To ensure NN IP’s data scientists follow the objectives of the firm’s fundamental investors closely, they form part of the same single team. In its 2018 pivot, the asset manager created a centralised “innovation platform”, Geerdink says, where quants work on data processing, data storage and keep up to speed with the latest technologies.

But the firm has deployed two-thirds of its quants among investing teams, where they now work directly with analysts and stock-pickers.

The portfolio managers determine what gets done. “The starting point is that the portfolio manager decides what they want to know—what’s relevant for the markets—and it’s the portfolio manager that interprets the outcome [from the models],” Geerdink says.
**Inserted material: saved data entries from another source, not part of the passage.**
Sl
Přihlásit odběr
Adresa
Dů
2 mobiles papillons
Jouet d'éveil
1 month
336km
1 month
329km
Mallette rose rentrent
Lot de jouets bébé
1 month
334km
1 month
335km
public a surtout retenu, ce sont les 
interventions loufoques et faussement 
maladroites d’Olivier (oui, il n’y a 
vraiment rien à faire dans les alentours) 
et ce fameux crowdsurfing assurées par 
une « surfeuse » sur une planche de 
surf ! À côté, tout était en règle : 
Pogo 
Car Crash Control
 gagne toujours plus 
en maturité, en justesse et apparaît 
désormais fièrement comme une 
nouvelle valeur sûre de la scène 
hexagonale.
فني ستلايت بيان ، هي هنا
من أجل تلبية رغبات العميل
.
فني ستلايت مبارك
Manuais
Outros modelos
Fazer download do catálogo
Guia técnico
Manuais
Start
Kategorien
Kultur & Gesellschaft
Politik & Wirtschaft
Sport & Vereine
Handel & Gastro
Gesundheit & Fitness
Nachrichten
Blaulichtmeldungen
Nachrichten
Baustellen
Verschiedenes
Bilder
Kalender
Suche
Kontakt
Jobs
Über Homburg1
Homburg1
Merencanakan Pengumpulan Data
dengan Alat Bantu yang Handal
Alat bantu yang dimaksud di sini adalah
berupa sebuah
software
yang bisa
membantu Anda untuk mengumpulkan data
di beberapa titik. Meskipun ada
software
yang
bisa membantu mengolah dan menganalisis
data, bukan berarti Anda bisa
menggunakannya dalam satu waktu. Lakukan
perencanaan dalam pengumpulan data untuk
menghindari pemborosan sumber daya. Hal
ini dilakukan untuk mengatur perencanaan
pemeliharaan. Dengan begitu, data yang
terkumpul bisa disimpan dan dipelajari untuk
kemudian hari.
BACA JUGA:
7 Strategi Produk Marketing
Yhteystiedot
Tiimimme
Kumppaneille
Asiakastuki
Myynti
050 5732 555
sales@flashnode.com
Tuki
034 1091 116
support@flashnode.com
Tellingly, he calls this “augmented” rather than quantamental investing.

Extra alpha

Has it worked? Geerdink says it has.

“We can prove that we’ve improved our investment process. It’s more robust. It generates more alpha,” he says. The European equities team’s three main strategies beat their benchmarks by 400 basis points last year on average.

Anecdotally, the analyst that covers energy enjoyed “stellar” outperformance, Geerdink says, and attributes that partly to insights from data science.

“I see that it works, and that people enjoy it and the overall results are better,” Geerdink says.

Geerdink says experience has taught him the combination of machines and humans will prove critical in the industry going forward. “I lived through the quant crisis in 2007,” he says. “But I’ve also seen that just running valuation-based fundamental investing on stocks, you’re prone to missing things as well.”

Quant tools “empower analysts to do their work quicker, more efficiently, to be more robust. They create order from disorder,” he says.

For an analyst to rank 25 or more companies on a given criteria would be “almost impossible”. NLP, though, can be “very good at giving you that kind of outcome”.

At NN IP, it will be stock-pickers that decide what questions get posed to the machines.